Can we serve at every conference we attend?
As speakers for hire, we have to find ways to cover the cost of traveling to conferences. When conferences compensate their speakers, either through higher pay or providing author signing tables as a perk for speaking at the conference, we cover our bottom line, we can definitely work on helping conference planners add more value to their events.
Otherwise, we have to fill our time a booth, creating content for our YouTube channel, and networking with other conference organizers and businesses. There’s little opportunity for us to add additional value to an event beyond speaking.
We’d prefer the Jamboree compensation method at other events so Andy and I can do what we enjoy, helping other people.
Some of the amazing staff of volunteers at the 2018 Genealogy Jamboree Volunteers
Photo by Walt Sturrock
NOMINEES FOR THE BEST VOLUNTEERS IN THE COUNTRY
The Southern California Genealogical Society puts on a heck of a conference and it has to do with their amazing staff of volunteers. If there were is a “Best Volunteers at a Genealogical Society Conference” award, I nominate these folks. From the speaker’s committee chair to the registration desk staff to the cute woman selling raffle tickets, each staff member was a delight and made me think they could give Southerners a run for their money on being the most hospitable.
When a woman in my class feel after tripping over some a/v cables, the room monitor was so responsive and the emergency response committee so prepared, she was up and in her seat before I think to call for help. When my knee gave out during the conference, I was given ice and advice on how to make it through the rest of the conference. The staff kept checking on me as my knee began to dramatically decrease my mobility. Any reasonable, though crazy, request I had, they responded with cheerfulness and creativity.
I was surprised that I won a door prize from the raffle!
The volunteer in purple featured in the lead graphic gets all the credit.
The overarching sense in the conference was that the staff from top to bottom wanted attendees to have an experience that wasn’t just pleasant but well worth their time and money.
Will you consider volunteering?
Hopefully, this insight into volunteering at a conference will inspire you to serve. It really is a lot of fun. There are conferences all across the world who would welcome your sacrifice of time to grow genealogy conferences to rival Comic Cons and/or Quilting Conferences in terms of loyal participation.

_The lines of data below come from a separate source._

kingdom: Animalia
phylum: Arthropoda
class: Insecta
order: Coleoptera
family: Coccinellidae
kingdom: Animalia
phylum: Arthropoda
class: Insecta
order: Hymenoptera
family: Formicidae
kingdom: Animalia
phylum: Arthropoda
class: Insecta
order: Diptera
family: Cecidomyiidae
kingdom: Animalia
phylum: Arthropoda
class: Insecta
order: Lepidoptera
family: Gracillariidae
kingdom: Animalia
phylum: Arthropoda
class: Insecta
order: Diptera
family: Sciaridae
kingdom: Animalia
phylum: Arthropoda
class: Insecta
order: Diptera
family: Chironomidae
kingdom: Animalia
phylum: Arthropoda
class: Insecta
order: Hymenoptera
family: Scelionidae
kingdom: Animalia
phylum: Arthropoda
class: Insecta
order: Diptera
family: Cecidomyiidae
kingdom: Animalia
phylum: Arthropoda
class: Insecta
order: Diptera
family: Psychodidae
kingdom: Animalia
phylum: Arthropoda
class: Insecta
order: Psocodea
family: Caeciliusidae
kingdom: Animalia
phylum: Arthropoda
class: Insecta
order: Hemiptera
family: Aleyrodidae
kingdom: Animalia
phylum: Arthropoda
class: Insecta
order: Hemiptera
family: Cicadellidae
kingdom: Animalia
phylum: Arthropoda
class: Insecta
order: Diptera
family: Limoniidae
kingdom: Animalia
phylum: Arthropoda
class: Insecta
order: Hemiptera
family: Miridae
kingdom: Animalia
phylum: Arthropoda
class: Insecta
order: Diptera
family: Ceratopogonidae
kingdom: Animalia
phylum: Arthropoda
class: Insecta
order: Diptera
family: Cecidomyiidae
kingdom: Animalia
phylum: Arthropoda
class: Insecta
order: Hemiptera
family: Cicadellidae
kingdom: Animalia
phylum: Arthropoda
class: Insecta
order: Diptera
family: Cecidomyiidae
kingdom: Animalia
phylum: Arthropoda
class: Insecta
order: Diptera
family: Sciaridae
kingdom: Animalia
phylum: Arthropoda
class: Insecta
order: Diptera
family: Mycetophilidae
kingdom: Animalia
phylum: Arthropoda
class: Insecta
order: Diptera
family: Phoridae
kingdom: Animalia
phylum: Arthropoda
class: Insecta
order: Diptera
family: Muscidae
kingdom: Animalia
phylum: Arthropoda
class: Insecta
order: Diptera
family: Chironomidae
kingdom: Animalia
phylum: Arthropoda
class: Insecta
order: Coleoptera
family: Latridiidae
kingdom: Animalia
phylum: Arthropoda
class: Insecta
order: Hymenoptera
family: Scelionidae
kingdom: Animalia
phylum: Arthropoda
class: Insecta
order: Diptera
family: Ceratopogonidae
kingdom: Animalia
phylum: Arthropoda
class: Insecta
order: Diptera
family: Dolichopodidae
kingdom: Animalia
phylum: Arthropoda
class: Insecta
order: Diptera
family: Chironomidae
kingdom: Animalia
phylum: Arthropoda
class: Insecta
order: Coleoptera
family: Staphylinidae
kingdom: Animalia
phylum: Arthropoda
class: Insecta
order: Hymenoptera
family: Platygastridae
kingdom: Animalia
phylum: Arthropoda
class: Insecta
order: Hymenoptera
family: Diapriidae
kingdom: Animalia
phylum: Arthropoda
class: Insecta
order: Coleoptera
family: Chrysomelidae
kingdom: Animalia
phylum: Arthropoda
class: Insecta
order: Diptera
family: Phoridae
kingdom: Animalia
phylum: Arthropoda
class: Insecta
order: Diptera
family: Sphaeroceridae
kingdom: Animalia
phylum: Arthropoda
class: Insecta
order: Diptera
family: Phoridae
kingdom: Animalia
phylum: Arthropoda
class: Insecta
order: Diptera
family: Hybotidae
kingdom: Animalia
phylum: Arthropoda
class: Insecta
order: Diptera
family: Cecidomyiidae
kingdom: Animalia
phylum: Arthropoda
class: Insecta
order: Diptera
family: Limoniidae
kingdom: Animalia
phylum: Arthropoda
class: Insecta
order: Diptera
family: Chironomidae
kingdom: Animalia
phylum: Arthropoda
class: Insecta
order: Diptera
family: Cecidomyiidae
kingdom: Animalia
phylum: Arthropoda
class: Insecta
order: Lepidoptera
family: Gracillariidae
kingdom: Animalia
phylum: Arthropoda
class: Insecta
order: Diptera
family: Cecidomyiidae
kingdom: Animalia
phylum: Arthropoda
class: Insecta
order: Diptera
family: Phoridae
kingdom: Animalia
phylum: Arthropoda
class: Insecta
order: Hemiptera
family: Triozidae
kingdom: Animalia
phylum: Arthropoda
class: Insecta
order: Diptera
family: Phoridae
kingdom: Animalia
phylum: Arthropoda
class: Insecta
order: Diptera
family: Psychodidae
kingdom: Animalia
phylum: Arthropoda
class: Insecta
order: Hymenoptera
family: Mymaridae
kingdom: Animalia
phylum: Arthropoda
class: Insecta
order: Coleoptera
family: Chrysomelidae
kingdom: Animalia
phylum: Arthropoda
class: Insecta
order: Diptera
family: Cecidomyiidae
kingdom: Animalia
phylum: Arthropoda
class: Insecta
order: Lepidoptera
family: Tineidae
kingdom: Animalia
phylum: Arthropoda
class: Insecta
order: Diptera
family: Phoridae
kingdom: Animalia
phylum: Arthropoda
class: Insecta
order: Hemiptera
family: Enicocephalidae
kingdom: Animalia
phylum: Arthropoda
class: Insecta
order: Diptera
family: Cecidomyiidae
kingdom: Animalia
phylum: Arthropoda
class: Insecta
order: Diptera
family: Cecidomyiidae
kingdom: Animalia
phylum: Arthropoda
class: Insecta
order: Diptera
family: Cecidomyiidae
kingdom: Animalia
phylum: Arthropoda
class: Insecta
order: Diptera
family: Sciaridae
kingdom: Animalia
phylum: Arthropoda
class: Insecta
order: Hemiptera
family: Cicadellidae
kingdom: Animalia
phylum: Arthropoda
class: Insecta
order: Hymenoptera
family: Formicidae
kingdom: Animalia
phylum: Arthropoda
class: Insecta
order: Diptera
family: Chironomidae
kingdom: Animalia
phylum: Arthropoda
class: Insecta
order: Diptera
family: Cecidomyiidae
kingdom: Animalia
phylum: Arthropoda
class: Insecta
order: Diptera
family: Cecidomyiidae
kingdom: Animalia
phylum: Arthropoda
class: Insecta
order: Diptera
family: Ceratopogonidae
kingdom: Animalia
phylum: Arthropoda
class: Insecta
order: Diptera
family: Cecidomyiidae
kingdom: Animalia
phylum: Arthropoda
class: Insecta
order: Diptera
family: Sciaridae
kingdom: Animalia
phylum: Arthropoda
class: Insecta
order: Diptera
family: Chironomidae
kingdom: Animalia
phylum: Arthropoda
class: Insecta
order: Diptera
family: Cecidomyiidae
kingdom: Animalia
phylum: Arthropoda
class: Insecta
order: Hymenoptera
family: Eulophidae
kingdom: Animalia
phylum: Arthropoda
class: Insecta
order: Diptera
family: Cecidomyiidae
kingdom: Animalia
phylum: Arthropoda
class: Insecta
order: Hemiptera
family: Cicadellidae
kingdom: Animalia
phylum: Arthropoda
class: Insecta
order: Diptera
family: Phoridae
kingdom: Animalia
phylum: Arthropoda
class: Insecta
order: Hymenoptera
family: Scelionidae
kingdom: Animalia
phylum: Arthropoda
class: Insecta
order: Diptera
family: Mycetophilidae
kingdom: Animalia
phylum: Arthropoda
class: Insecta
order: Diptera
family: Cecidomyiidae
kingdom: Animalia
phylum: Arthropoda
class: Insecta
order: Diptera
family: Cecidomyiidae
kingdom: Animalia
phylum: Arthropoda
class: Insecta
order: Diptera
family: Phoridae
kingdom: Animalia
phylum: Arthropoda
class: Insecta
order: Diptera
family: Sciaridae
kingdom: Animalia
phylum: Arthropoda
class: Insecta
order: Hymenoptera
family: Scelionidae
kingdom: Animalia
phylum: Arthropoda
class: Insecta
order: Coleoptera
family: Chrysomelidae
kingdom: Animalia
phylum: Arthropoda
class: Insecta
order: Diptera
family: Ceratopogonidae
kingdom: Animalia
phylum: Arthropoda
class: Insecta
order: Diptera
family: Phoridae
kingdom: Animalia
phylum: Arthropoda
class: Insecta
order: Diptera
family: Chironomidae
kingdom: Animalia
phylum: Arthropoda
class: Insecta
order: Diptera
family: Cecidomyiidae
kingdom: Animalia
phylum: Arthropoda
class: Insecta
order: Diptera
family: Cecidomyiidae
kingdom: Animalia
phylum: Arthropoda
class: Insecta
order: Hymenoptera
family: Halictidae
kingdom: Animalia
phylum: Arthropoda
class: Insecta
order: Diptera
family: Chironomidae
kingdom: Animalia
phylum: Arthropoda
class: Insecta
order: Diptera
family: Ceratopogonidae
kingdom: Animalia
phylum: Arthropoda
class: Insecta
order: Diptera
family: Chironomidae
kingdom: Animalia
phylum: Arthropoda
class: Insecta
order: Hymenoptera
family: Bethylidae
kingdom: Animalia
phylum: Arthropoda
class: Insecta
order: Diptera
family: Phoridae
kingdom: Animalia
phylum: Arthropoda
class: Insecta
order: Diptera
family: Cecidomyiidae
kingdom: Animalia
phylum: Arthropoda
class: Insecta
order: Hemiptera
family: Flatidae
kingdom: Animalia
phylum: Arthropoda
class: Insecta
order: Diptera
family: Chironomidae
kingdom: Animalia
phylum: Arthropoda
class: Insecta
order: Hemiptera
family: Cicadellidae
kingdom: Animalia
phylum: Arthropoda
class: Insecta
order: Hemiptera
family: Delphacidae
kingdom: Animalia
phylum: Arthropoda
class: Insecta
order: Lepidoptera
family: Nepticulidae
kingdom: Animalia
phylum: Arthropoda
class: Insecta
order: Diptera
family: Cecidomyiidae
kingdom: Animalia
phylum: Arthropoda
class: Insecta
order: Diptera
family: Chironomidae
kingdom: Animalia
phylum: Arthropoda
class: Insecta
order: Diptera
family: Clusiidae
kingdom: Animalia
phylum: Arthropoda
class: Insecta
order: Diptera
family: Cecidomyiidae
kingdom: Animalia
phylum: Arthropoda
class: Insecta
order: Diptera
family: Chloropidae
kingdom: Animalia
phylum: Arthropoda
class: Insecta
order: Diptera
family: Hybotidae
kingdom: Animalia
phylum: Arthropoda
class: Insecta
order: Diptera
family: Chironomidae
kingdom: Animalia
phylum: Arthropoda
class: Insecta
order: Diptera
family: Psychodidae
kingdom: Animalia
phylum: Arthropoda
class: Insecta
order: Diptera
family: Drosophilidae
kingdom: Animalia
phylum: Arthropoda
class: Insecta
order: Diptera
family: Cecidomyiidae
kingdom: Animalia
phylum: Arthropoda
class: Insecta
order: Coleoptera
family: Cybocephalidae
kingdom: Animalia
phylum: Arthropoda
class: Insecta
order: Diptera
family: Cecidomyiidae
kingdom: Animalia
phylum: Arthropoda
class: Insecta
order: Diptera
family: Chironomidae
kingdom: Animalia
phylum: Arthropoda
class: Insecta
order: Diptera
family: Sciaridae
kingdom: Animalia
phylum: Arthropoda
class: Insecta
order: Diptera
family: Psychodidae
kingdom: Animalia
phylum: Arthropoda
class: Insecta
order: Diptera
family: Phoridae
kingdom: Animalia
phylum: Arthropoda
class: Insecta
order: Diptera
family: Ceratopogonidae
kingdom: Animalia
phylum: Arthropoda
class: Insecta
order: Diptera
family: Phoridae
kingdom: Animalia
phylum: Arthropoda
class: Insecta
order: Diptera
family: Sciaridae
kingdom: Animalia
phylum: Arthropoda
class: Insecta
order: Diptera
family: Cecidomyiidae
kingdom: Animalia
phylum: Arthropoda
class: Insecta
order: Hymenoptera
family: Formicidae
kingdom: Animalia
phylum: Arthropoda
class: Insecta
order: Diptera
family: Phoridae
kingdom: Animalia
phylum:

This great video features several levels of volunteers. Many pictures feature the conference staff, photographed by a volunteer Walt Sturrock, and the slideshow compiled by a volunteer. See, there are SO many opportunities to volunteer, no matter your skill set.
If you are a conference planner, make it easier for speakers to say yes to your volunteer requests by providing more direct or indirect compensation. And speakers, if a conference compensates you well, find ways to add value to a conference by volunteering.